If you are uncertain about whether your claim processor is handling your Claim Appeal please contact us today to discuss your situation. The Claim Appeal deadlines are very short, and this isn’t a situation that you can ignore without jeopardizing your Oil Spill Claim.

What is your fee for handling my Claim Appeal?

We typically charge a 10-15% contingent fee for handing your Claim Appeal. If we lose the Claim Appeal and you don’t recover on your claim, we get nothing. To obtain a copy of our Contingent Fee Contract and Power of Attorney, please contact us today.

Do I have to fire my current lawyer or claim processor to hire you?

No. We are happy to work with your current attorney or claims processor. In fact, most of our claims come from non-attorney claim processors who want a qualified law firm with a proven track record of winning Claim Appeals to handle their clients’ Claim Appeals.

What does Baseball Arbitration mean?

Paragraph 6.2 of the Claim Appeals Process stipulates the Appeal Panel must choose to award the claimant either the Claimant’s Final Proposal or BP’s Final Proposal, but no other amount. This process is called Baseball Arbitration because this is the system baseball players use when they arbitrate their compensation with their respective baseball team.

Baseball arbitration is unique because it prevents the “split the baby” phenomenon, where the Appeal Panel will choose an arbitrary number between the parties’ respective Final Proposals. Baseball arbitration truly is an “all or nothing” process in most cases. Baseball arbitration is intended to incentivize reasonable behavior on the part of the parties to the appeal. If you received an Eligibility Notice for $100,000, but request $1,000,000 in your Final Proposal, it is unlikely you will win because the Appeal Panel will believe you are overreaching.

Are there oral arguments for Claim Appeals?

No, the entire process is by submission. The Appeal Panel will only consider the parties’ Final Proposals and accompanying materials. If either party fails to timely file a Final Proposal, the Appeal Panel must choose the other side’s Final Proposal. This is called losing (or winning) by default. We estimate that BP has won hundreds of appeals by default because the Claimant (or their claim processor) simply was unaware of the Claim Appeal.

Is there any penalty for losing a Claim Appeal?

Yes. If BP initiates the appeal and loses the Settlement Program will increase the claimant’s Compensation Amount by 5%. Please bear in mind that the RTP percentage applies to the Compensation Amount, so this 5% increase will also trigger an increase of the RTP amount. Similarly, if the claimant initiates an appeal and loses, the Settlement Program will reduce the Compensation Amount by 5%.

=== Instructions ===
**a.** From the Claim Appeal FAQ above, copy the passage that starts at the words "If you are uncertain" and ends after the words "to hire you?".
**b.** List every question that the Claim Appeal FAQ above asks.
**c.** Write the next part of the Claim Appeal FAQ above, picking up after its final sentence.

=== Input data ===
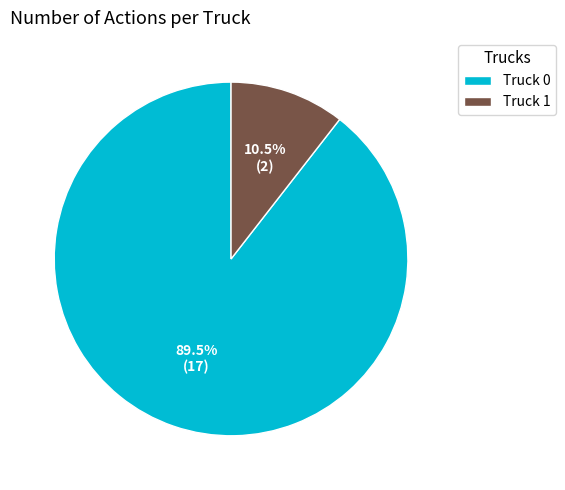

How many segments does this pie chart have?

2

=== Solved problems ===
**a.**
If you are uncertain about whether your claim processor is handling your Claim Appeal please contact us today to discuss your situation. The Claim Appeal deadlines are very short, and this isn’t a situation that you can ignore without jeopardizing your Oil Spill Claim.

What is your fee for handling my Claim Appeal?

We typically charge a 10-15% contingent fee for handing your Claim Appeal. If we lose the Claim Appeal and you don’t recover on your claim, we get nothing. To obtain a copy of our Contingent Fee Contract and Power of Attorney, please contact us today.

Do I have to fire my current lawyer or claim processor to hire you?

**b.**
What is your fee for handling my Claim Appeal?
Do I have to fire my current lawyer or claim processor to hire you?
What does Baseball Arbitration mean?
Are there oral arguments for Claim Appeals?
Is there any penalty for losing a Claim Appeal?

**c.**
Is there a filing fee for filing a Claim Appeal?

Yes. Filing fees range from $100 to $5,000, depending on the size of the Compensation Amount and who initiates the Claim Appeal.

If I hire you will you advance my filing fee?

Yes, we advance the cost of the filing fee.

BP filed a Claim Appeal on an issue that Judge Barbier already ruled on. Do I still have to respond to BP’s Appeal?

Yes. Although Judge Barbier issued an order prohibiting BP from appealing on certain issues, BP still continues to file appeals that implicate these issues. If BP files a Claim Appeal, you must respond or risk losing by default.

What are the Claim Appeal Deadlines?

Once a claimant receives a notice of appeal (which BP must file within 10-20 days after receiving the Eligibility Notice), the claimant has a maximum of 14 days to file their initial proposal. After this point, final proposals are due within 10 days of the initial proposal deadline.

How long does it take the Appeal Panel to rule after they get the Final Proposals?

There are no hard and fast deadlines for the Appeal Panel, and they can take as long as they want. That being said, our experience is that the Appeal Panel will usually issue their ruling in about 2 weeks from receiving the Final Proposals. As time goes on we expect it will take longer and longer, as the Appeal Panels will have to deal with more Claim Appeals.

Why do you need the information that’s on your Contact Form?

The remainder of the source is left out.